Zeynep’in annesi Merve Şahin “Parmağından kan alıp şekerine bakarken canı yanıyordu. Benimle sürekli pazarlık halindeydi. Bizim için çok iyi oldu. Gece ölçmek için sürekli uyanıyorduk, parmağı acıdığı için ağlıyordu” dedi.

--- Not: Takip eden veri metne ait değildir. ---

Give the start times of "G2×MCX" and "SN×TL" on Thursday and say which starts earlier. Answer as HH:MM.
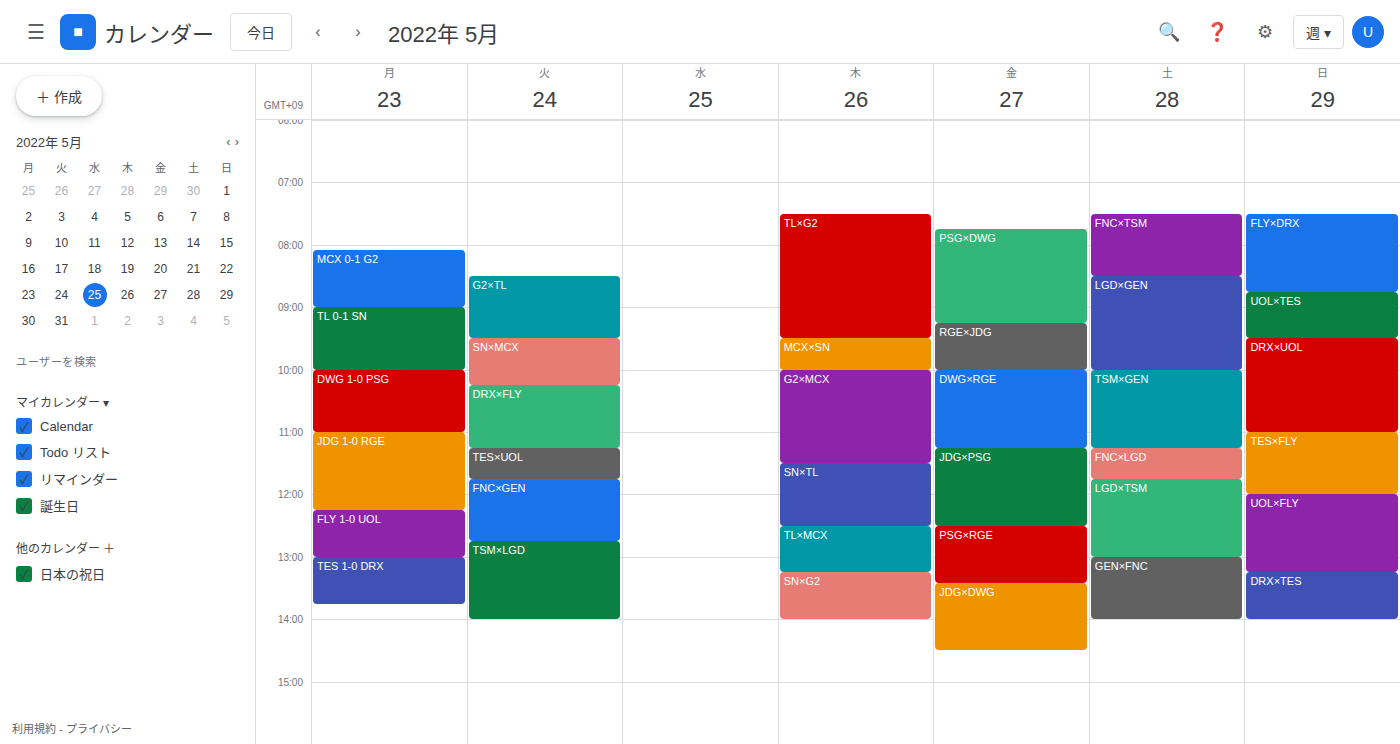
"G2×MCX" 10:00; "SN×TL" 11:30.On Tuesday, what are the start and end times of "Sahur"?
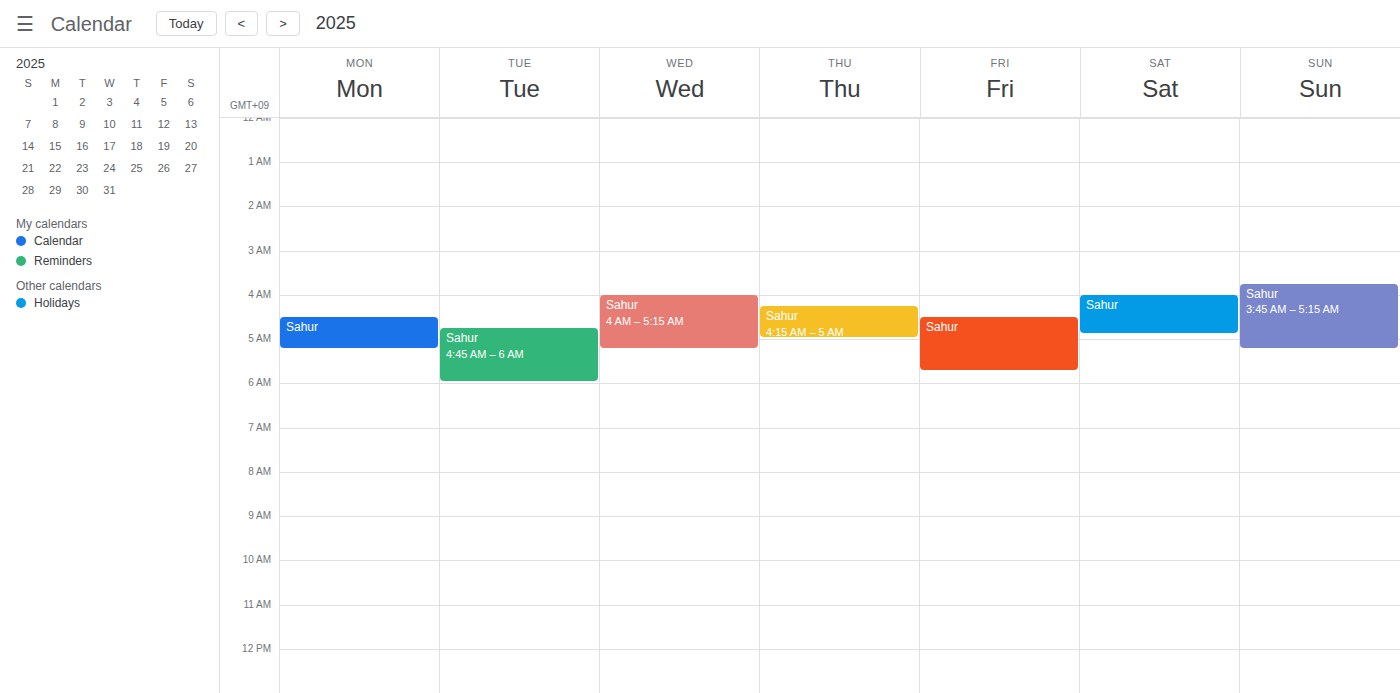
4:45 AM to 6:00 AMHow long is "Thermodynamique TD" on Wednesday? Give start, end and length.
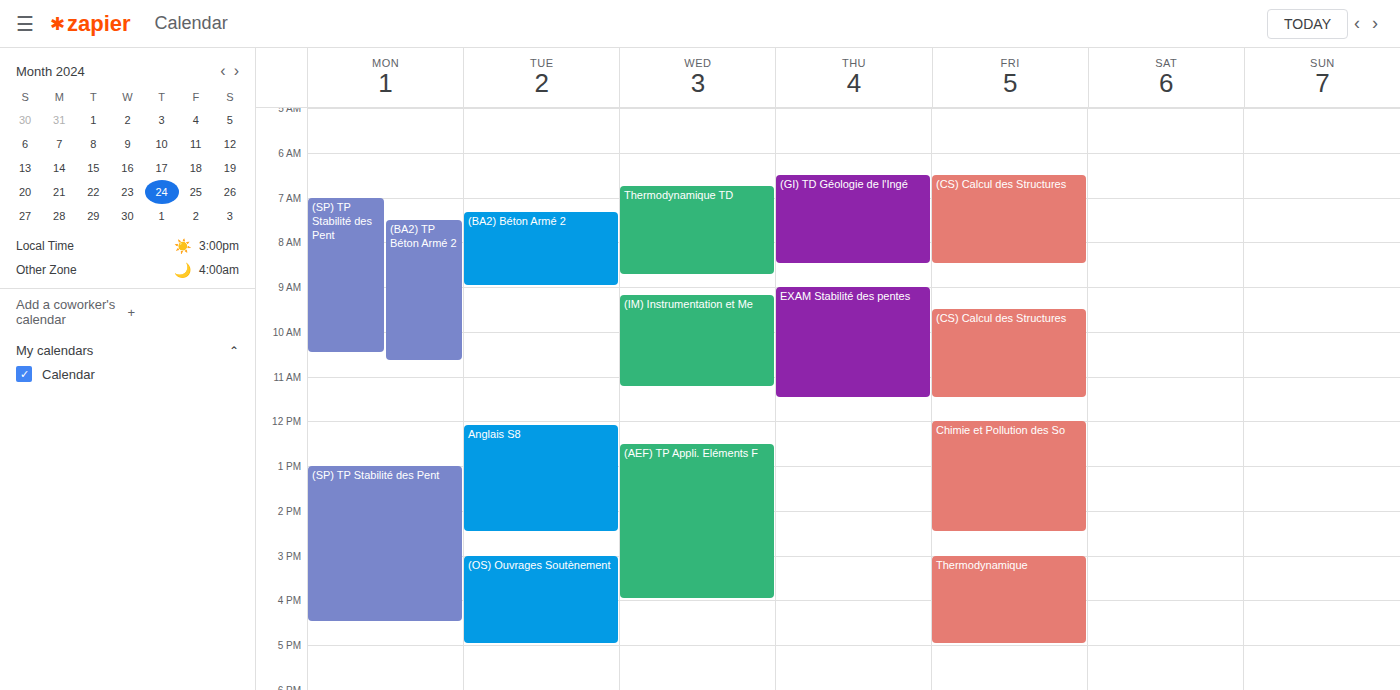
6:45 AM to 8:45 AM, 2 hoursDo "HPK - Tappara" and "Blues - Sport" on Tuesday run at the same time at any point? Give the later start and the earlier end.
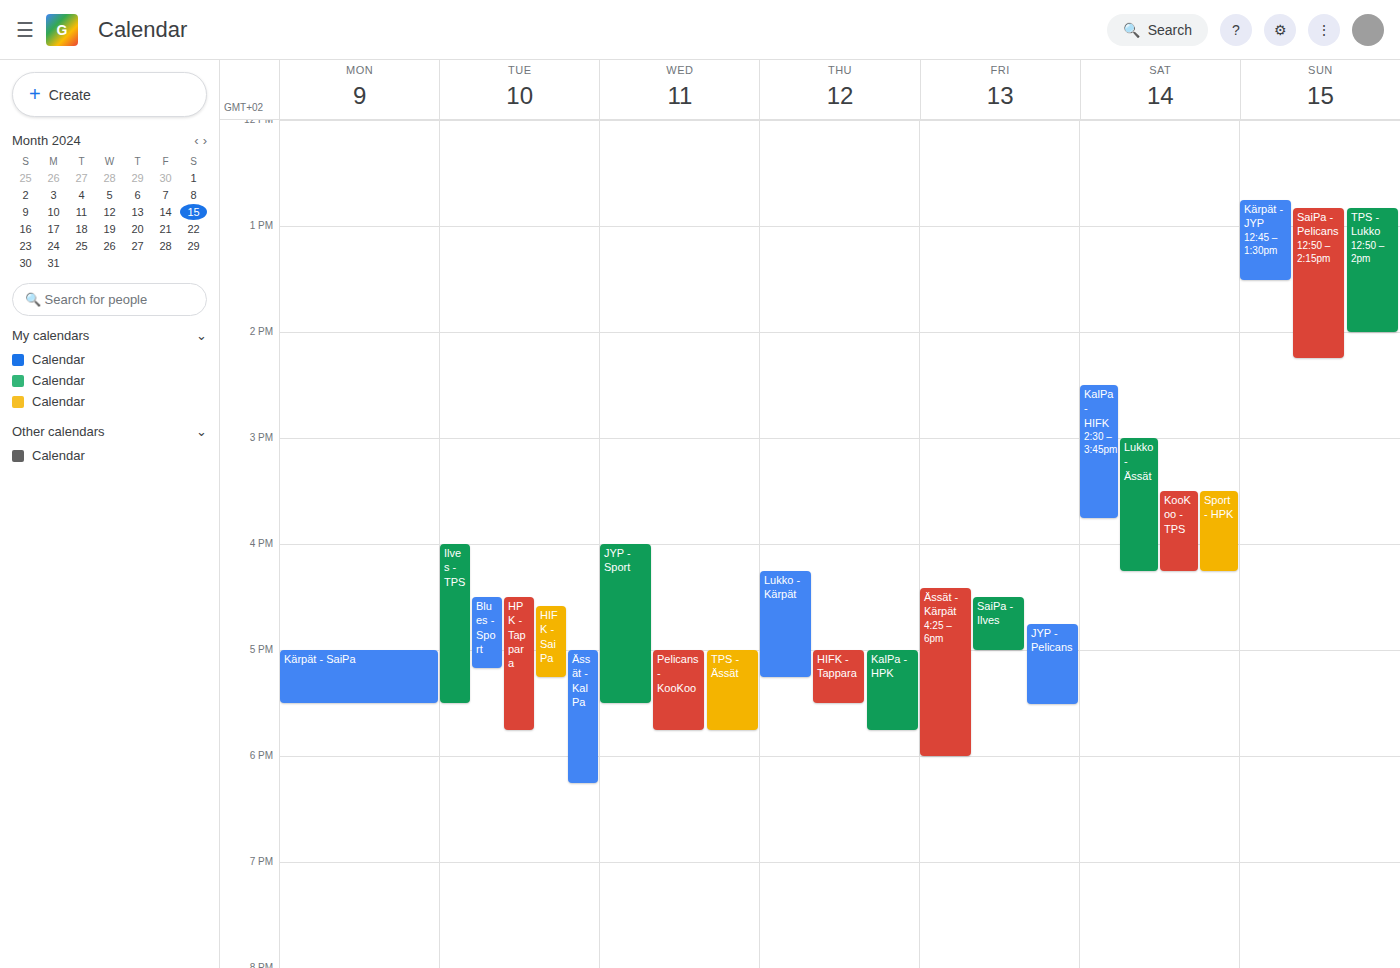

14 yıldır tip 1 diyabet hastası 18 yaşındaki Muhammet Eren Sarı da koluna sensör taktırdı. Zaman zaman şekerini ölçerken bıktığını anlatan Sarı, “Sensör benim için çok iyi oldu çünkü ihmal ediyordum. Hayatımı kolaylaştıracak” ifadelerini kullandı.